Verizon: union win

Carrol Cox cbcox at ilstu.edu
Tue Aug 22 15:15:52 PDT 2000


Peter van Heusden wrote:


>
> The SI, following Marx, saw our labouring nature, the way we 'aprropriate
> the world through activity' as central to our humanity. The problem is,
> that within capitalism we are forced to work

Peter, am I correct that the Situationist International thought in French? If so that might explain how you get the terms "work" and "labor" reversed. Engels noted the habit of the English language to give the concrete thing (in this case work: that which makes us human) a germanic name, the abstract thing (in this case labor: that which the capitalist appropriates) a latin name. Hannah Arendt picked up on this in a terminology which I think is of some use. She distinguished labor, work, and action. Labor is mere necessary drudgery. Work is transforming the world (what you describe above as appropriating the world through labor. And Action is essentially political action, persuading and being persuaded in a public forum. (This is worked out in two of her works, *The Human Condition* and *On Revolution*. In her working out of it she is definitely anti-marxist -- but she also acknowledges her debt to marxism. I would presume (but out of reluctance to write recipes for the future won't argue the point) that in a socialist society labor would be reduced to the bare minimum and divided up equally as KP in the military. We definitely can't write recipes for work, because (as used here and by Arendt) work has to be determined by the worker. (Her ideal model for work is the work of art, but she includes all activity which goes into making the world in which we live.)

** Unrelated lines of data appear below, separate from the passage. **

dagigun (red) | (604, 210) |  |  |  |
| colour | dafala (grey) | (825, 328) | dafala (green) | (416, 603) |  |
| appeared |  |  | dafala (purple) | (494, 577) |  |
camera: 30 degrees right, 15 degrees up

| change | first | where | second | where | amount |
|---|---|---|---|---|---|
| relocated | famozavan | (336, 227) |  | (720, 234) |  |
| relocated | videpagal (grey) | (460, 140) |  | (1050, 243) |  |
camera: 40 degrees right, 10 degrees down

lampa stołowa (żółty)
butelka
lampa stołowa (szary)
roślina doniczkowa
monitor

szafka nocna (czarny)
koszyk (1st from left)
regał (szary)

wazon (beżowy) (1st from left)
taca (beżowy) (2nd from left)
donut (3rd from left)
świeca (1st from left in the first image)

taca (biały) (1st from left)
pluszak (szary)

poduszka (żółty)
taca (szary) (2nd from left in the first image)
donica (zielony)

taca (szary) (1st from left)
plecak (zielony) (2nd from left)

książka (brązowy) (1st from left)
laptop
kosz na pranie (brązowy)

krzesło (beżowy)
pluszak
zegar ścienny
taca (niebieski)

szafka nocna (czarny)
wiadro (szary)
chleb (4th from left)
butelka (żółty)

With this modification as to vocabulary, your post seems solid.

The world of labor/work with which I am most familiar is that of the U.S. postal employers. The P.O. is abominably managed, and the lower level supervisory personnel are manipulated by middle and upper management to be pure shits. Nevertheless, and on the whole, U.S. postal employees are really into getting the mail delivered -- in spite of all the barriers thrown up by management. It's really quite amazing.

Incidentally, the original (and I would say only real) IWW prohibited its members from engaging in sabotage on their own initiative. Such individualist anti-work activities, they thought, belittled the actual work, which should be honored in and of itself.